What you will do: Can you copy out the text of every item below word for word, leaving the pictures out of your answer?
——————————
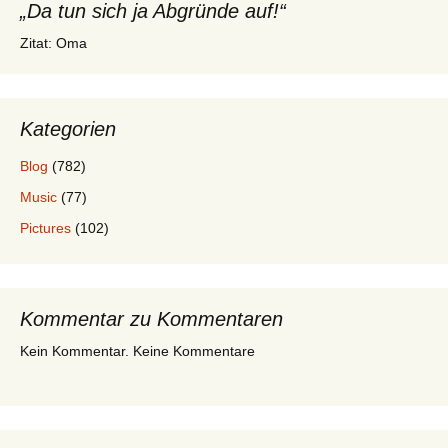
„Da tun sich ja Abgründe auf!“
Zitat: Oma
Kategorien
Blog
(782)
Music
(77)
Pictures
(102)
Kommentar zu Kommentaren
Kein Kommentar. Keine Kommentare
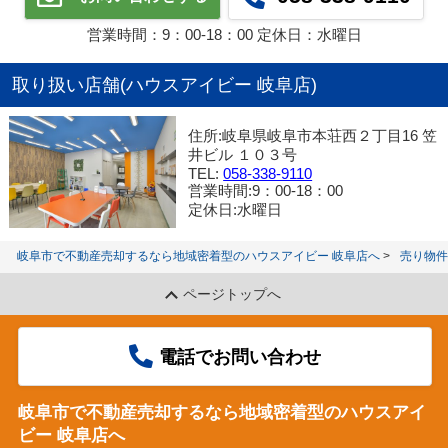
営業時間：9：00‐18：00 定休日：水曜日
取り扱い店舗(ハウスアイビー 岐阜店)
住所:岐阜県岐阜市本荘西２丁目16 笠
井ビル １０３号
TEL:
058-338-9110
営業時間:9：00‐18：00
定休日:水曜日
岐阜市で不動産売却するなら地域密着型のハウスアイビー 岐阜店へ
売り物件
ページトップへ
電話でお問い合わせ
岐阜市で不動産売却するなら地域密着型のハウスアイ
ビー 岐阜店へ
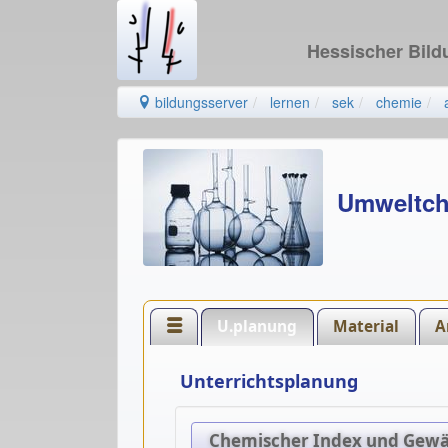
Hessischer Bil
bildungsserver
lernen
sek
chemie
Umweltch
U.planung
Material
A
Unterrichtsplanung
Chemischer Index und Gewä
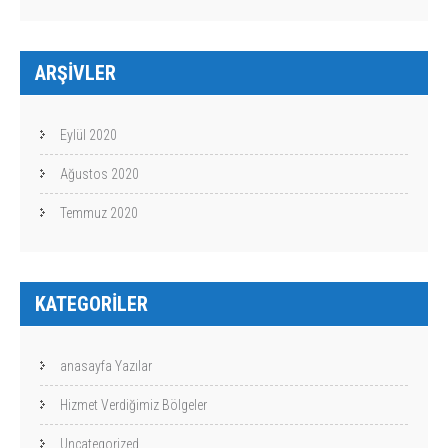
ARŞIVLER
Eylül 2020
Ağustos 2020
Temmuz 2020
KATEGORILER
anasayfa Yazılar
Hizmet Verdiğimiz Bölgeler
Uncategorized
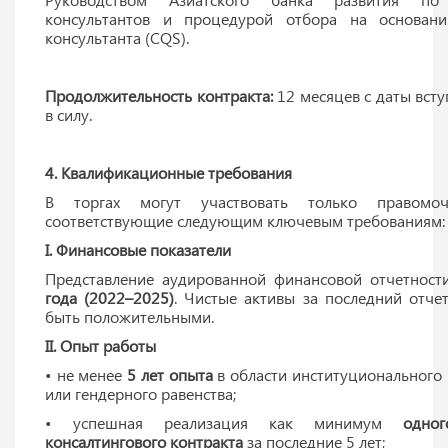
консультантов и процедурой отбора на основан
консультанта (CQS).
Продолжительность контракта:
12 месяцев с даты всту
в силу.
4. Квалификационные требования
В торгах могут участвовать только правомоч
соответствующие следующим ключевым требованиям:
I. Финансовые показатели
Представление аудированной финансовой отчетност
года (2022–2025)
. Чистые активы за последний отч
быть положительными.
II. Опыт работы
• не менее
5 лет опыта
в области институционального 
или гендерного равенства;
• успешная реализация как минимум
одног
консалтингового контракта
за последние 5 лет;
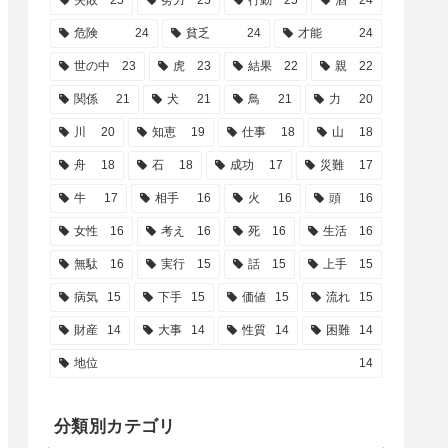
失敗
25
努力
25
行動
25
酒
24
危険
24
貧乏
24
才能
24
世の中
23
虎
23
結果
22
親
22
関係
21
犬
21
鳥
21
力
20
川
20
知恵
19
仕事
18
山
18
舟
18
石
18
成功
17
災難
17
牛
17
相手
16
火
16
頭
16
女性
16
考え
16
死
16
生活
16
無駄
16
実行
15
話
15
上手
15
病気
15
下手
15
価値
15
流れ
15
財産
14
大事
14
性質
14
困難
14
地位
14
分類別カテゴリ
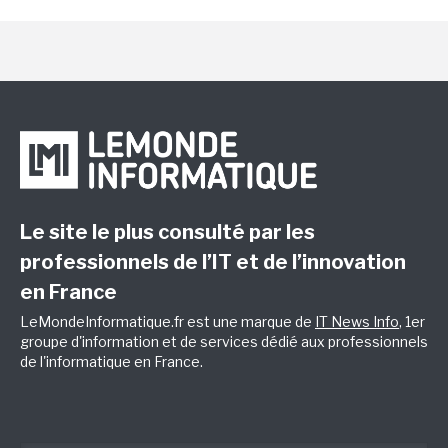
Le site le plus consulté par les
professionnels de l’IT et de l’innovation
en France
LeMondeInformatique.fr est une marque de
IT News Info
, 1er
groupe d'information et de services dédié aux professionnels
de l'informatique en France.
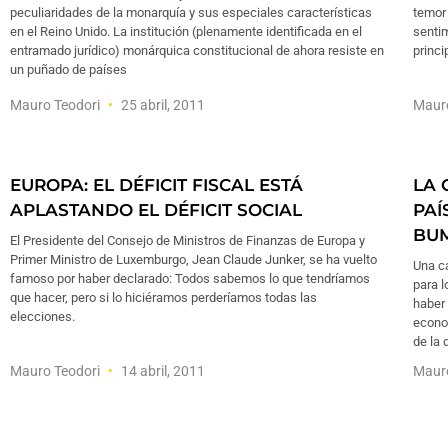
peculiaridades de la monarquía y sus especiales características
temor 
en el Reino Unido. La institución (plenamente identificada en el
sentim
entramado jurídico) monárquica constitucional de ahora resiste en
princi
un puñado de países
Mauro Teodori
25 abril, 2011
Maur
EUROPA: EL DÉFICIT FISCAL ESTÁ
LA 
APLASTANDO EL DÉFICIT SOCIAL
PAÍ
BU
El Presidente del Consejo de Ministros de Finanzas de Europa y
Primer Ministro de Luxemburgo, Jean Claude Junker, se ha vuelto
Una ca
famoso por haber declarado: Todos sabemos lo que tendríamos
para l
que hacer, pero si lo hiciéramos perderíamos todas las
haber
elecciones.
econo
de la 
Mauro Teodori
14 abril, 2011
Maur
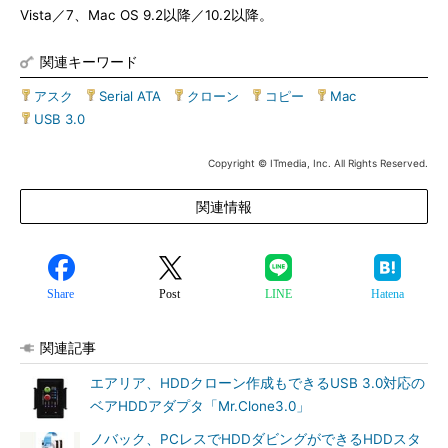
Vista／7、Mac OS 9.2以降／10.2以降。
関連キーワード
アスク
|
Serial ATA
|
クローン
|
コピー
|
Mac
|
USB 3.0
Copyright © ITmedia, Inc. All Rights Reserved.
関連情報
Share
Post
LINE
Hatena
関連記事
エアリア、HDDクローン作成もできるUSB 3.0対応の
ベアHDDアダプタ「Mr.Clone3.0」
ノバック、PCレスでHDDダビングができるHDDスタ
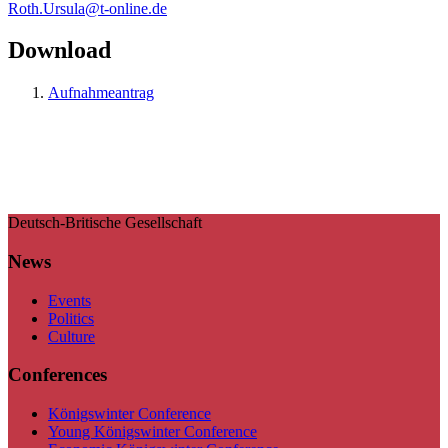
Roth.Ursula@t-online.de
Download
Aufnahmeantrag
Deutsch-Britische Gesellschaft
News
Events
Politics
Culture
Conferences
Königswinter Conference
Young Königswinter Conference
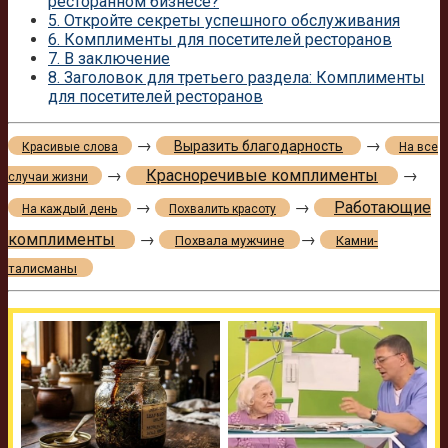
ресторанном бизнесе?
5.
Откройте секреты успешного обслуживания
6.
Комплименты для посетителей ресторанов
7.
В заключение
8.
Заголовок для третьего раздела: Комплименты
для посетителей ресторанов
→
→
Выразить благодарность
Красивые слова
На все
→
Красноречивые комплименты
→
случаи жизни
→
→
Работающие
На каждый день
Похвалить красоту
комплименты
→
→
Похвала мужчине
Камни-
талисманы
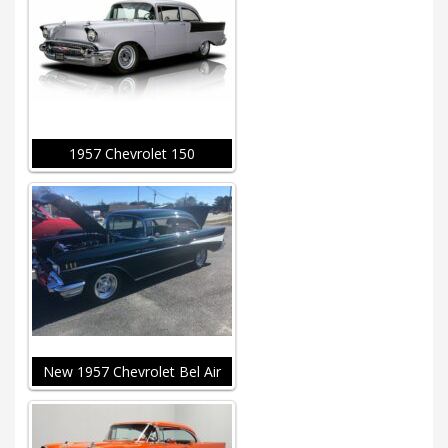
1957 Chevrolet 150
New 1957 Chevrolet Bel Air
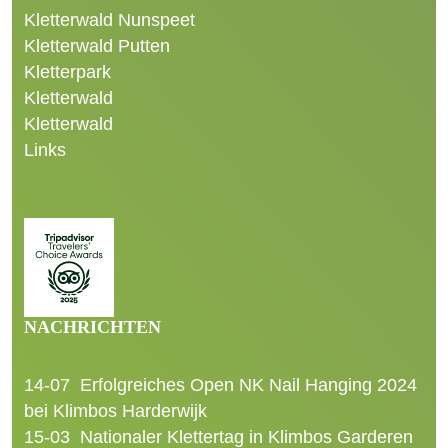
Kletterwald Nunspeet
Kletterwald Putten
Kletterpark
Kletterwald
Kletterwald
Links
NACHRICHTEN
14-07
Erfolgreiches Open NK Nail Hanging 2024
bei Klimbos Harderwijk
15-03
Nationaler Klettertag in Klimbos Garderen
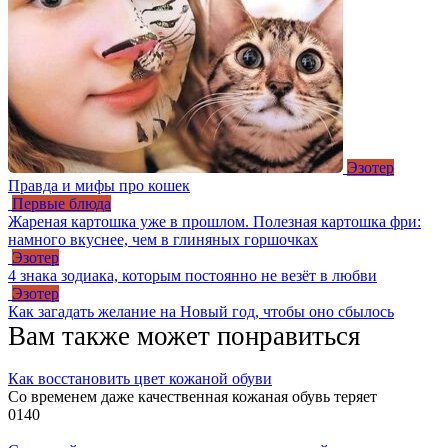
Эзотер
Правда и мифы про кошек
Первые блюда
Жареная картошка уже в прошлом. Полезная картошка фри:
намного вкуснее, чем в глиняных горшочках
Эзотер
4 знака зодиака, которым постоянно не везёт в любви
Эзотер
Как загадать желание на Новый год, чтобы оно сбылось
Вам также может понравиться
Как восстановить цвет кожаной обуви
Со временем даже качественная кожаная обувь теряет
0
140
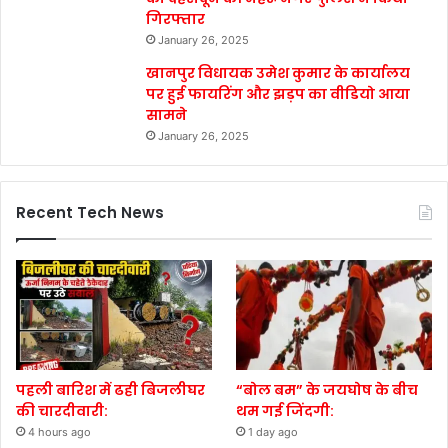
गिरफ्तार
January 26, 2025
खानपुर विधायक उमेश कुमार के कार्यालय
पर हुई फायरिंग और झड़प का वीडियो आया
सामने
January 26, 2025
Recent Tech News
पहली बारिश में ढही बिजलीघर
“बोल बम” के जयघोष के बीच
की चारदीवारी:
थम गई जिंदगी:
4 hours ago
1 day ago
——————————
Exercise response:
„Da tun sich ja Abgründe auf!“
Zitat: Oma
Kategorien
Blog
(782)
Music
(77)
Pictures
(102)
Kommentar zu Kommentaren
Kein Kommentar. Keine Kommentare
営業時間：9：00‐18：00 定休日：水曜日
取り扱い店舗(ハウスアイビー 岐阜店)
住所:岐阜県岐阜市本荘西２丁目16 笠
井ビル １０３号
TEL:
058-338-9110
営業時間:9：00‐18：00
定休日:水曜日
岐阜市で不動産売却するなら地域密着型のハウスアイビー 岐阜店へ
売り物件
ページトップへ
電話でお問い合わせ
岐阜市で不動産売却するなら地域密着型のハウスアイ
ビー 岐阜店へ
Hessischer Bil
bildungsserver
lernen
sek
chemie
Umweltch
U.planung
Material
A
Unterrichtsplanung
Chemischer Index und Gewä
ARŞIVLER
Eylül 2020
Ağustos 2020
Temmuz 2020
KATEGORILER
anasayfa Yazılar
Hizmet Verdiğimiz Bölgeler
Uncategorized
консультантов и процедурой отбора на основан
консультанта (CQS).
Продолжительность контракта:
12 месяцев с даты всту
в силу.
4. Квалификационные требования
В торгах могут участвовать только правомоч
соответствующие следующим ключевым требованиям:
I. Финансовые показатели
Представление аудированной финансовой отчетност
года (2022–2025)
. Чистые активы за последний отч
быть положительными.
II. Опыт работы
• не менее
5 лет опыта
в области институционального 
или гендерного равенства;
• успешная реализация как минимум
одног
консалтингового контракта
за последние 5 лет;
失敗
25
努力
25
行動
25
酒
24
危険
24
貧乏
24
才能
24
世の中
23
虎
23
結果
22
親
22
関係
21
犬
21
鳥
21
力
20
川
20
知恵
19
仕事
18
山
18
舟
18
石
18
成功
17
災難
17
牛
17
相手
16
火
16
頭
16
女性
16
考え
16
死
16
生活
16
無駄
16
実行
15
話
15
上手
15
病気
15
下手
15
価値
15
流れ
15
財産
14
大事
14
性質
14
困難
14
地位
14
分類別カテゴリ
Le site le plus consulté par les
professionnels de l’IT et de l’innovation
en France
LeMondeInformatique.fr est une marque de
IT News Info
, 1er
groupe d'information et de services dédié aux professionnels
de l'informatique en France.
peculiaridades de la monarquía y sus especiales características
temor 
en el Reino Unido. La institución (plenamente identificada en el
sentim
entramado jurídico) monárquica constitucional de ahora resiste en
princi
un puñado de países
Mauro Teodori
25 abril, 2011
Maur
EUROPA: EL DÉFICIT FISCAL ESTÁ
LA 
APLASTANDO EL DÉFICIT SOCIAL
PAÍ
BU
El Presidente del Consejo de Ministros de Finanzas de Europa y
Primer Ministro de Luxemburgo, Jean Claude Junker, se ha vuelto
Una ca
famoso por haber declarado: Todos sabemos lo que tendríamos
para l
que hacer, pero si lo hiciéramos perderíamos todas las
haber
elecciones.
econo
de la 
Mauro Teodori
14 abril, 2011
Maur
Vista／7、Mac OS 9.2以降／10.2以降。
関連キーワード
アスク
|
Serial ATA
|
クローン
|
コピー
|
Mac
|
USB 3.0
Copyright © ITmedia, Inc. All Rights Reserved.
関連情報
Share
Post
LINE
Hatena
関連記事
エアリア、HDDクローン作成もできるUSB 3.0対応の
ベアHDDアダプタ「Mr.Clone3.0」
ノバック、PCレスでHDDダビングができるHDDスタ
Roth.Ursula@t-online.de
Download
Aufnahmeantrag
Deutsch-Britische Gesellschaft
News
Events
Politics
Culture
Conferences
Königswinter Conference
Young Königswinter Conference
ресторанном бизнесе?
5.
Откройте секреты успешного обслуживания
6.
Комплименты для посетителей ресторанов
7.
В заключение
8.
Заголовок для третьего раздела: Комплименты
для посетителей ресторанов
→
→
Выразить благодарность
Красивые слова
На все
→
Красноречивые комплименты
→
случаи жизни
→
→
Работающие
На каждый день
Похвалить красоту
комплименты
→
→
Похвала мужчине
Камни-
талисманы
1957 Chevrolet 150
New 1957 Chevrolet Bel Air
Kletterwald Nunspeet
Kletterwald Putten
Kletterpark
Kletterwald
Kletterwald
Links
NACHRICHTEN
14-07
Erfolgreiches Open NK Nail Hanging 2024
bei Klimbos Harderwijk
15-03
Nationaler Klettertag in Klimbos Garderen
Эзотер
Правда и мифы про кошек
Первые блюда
Жареная картошка уже в прошлом. Полезная картошка фри:
намного вкуснее, чем в глиняных горшочках
Эзотер
4 знака зодиака, которым постоянно не везёт в любви
Эзотер
Как загадать желание на Новый год, чтобы оно сбылось
Вам также может понравиться
Как восстановить цвет кожаной обуви
Со временем даже качественная кожаная обувь теряет
0
140
गिरफ्तार
January 26, 2025
खानपुर विधायक उमेश कुमार के कार्यालय
पर हुई फायरिंग और झड़प का वीडियो आया
सामने
January 26, 2025
Recent Tech News
पहली बारिश में ढही बिजलीघर
“बोल बम” के जयघोष के बीच
की चारदीवारी:
थम गई जिंदगी:
4 hours ago
1 day ago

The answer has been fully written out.